= Written task =
Rewrite the text of the entries below, changing "chart" to "graph" and keeping everything else the same. Omit the pictures from your answer.

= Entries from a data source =
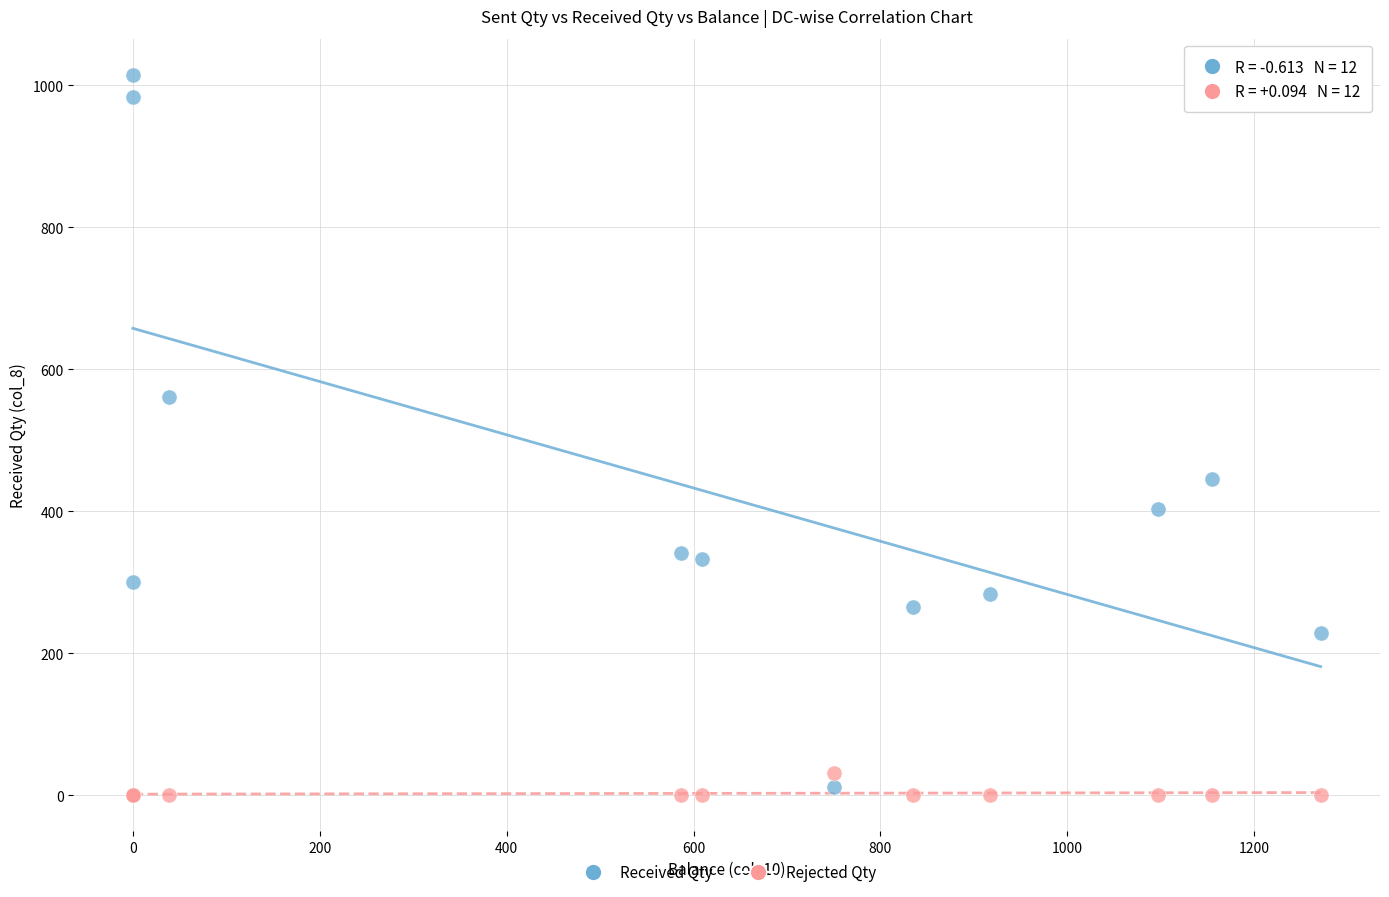

Which series has the largest Y range (max minus min)?

Received Qty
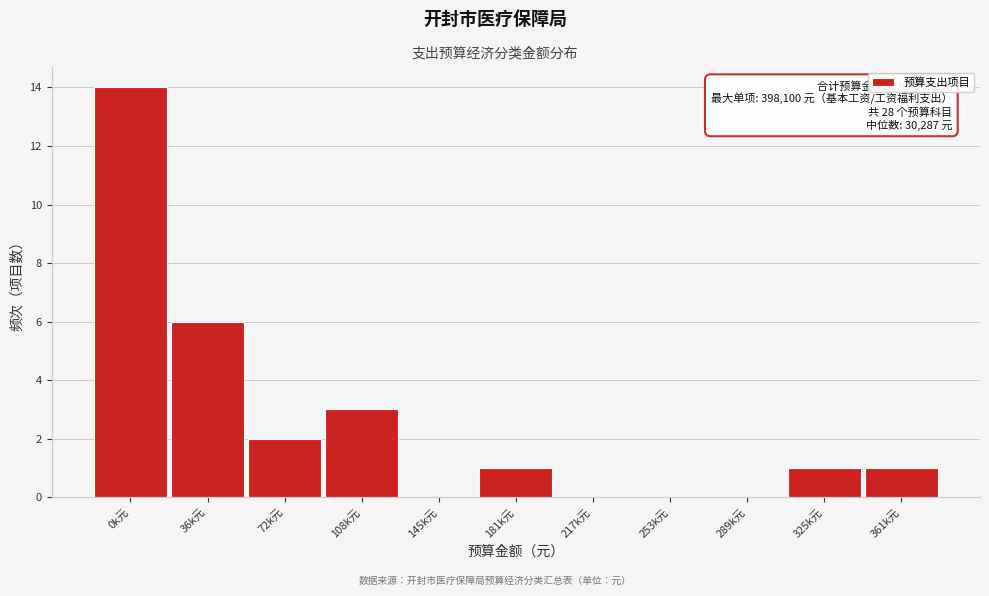

Reading left to right, transcribe all the data shown in this chart.

0k元=14	36k元=6	72k元=2	108k元=3	145k元=0	181k元=1	217k元=0	253k元=0	289k元=0	325k元=1	361k元=1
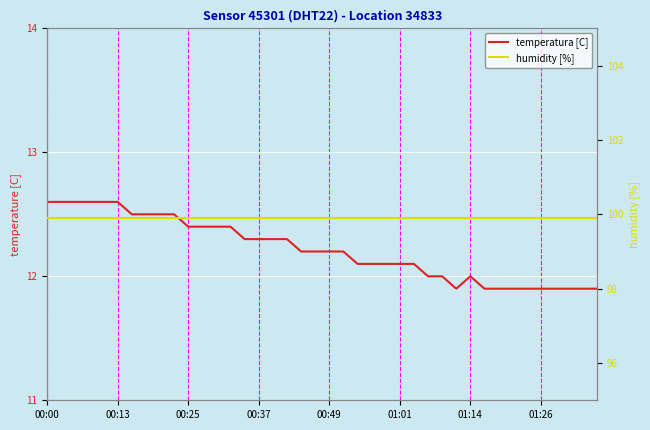

What is the greatest value displayed?

99.9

= Response =
Which series has the largest Y range (max minus min)?

Received Qty

Reading left to right, transcribe all the data shown in this graph.

0k元=14	36k元=6	72k元=2	108k元=3	145k元=0	181k元=1	217k元=0	253k元=0	289k元=0	325k元=1	361k元=1

What is the greatest value displayed?

99.9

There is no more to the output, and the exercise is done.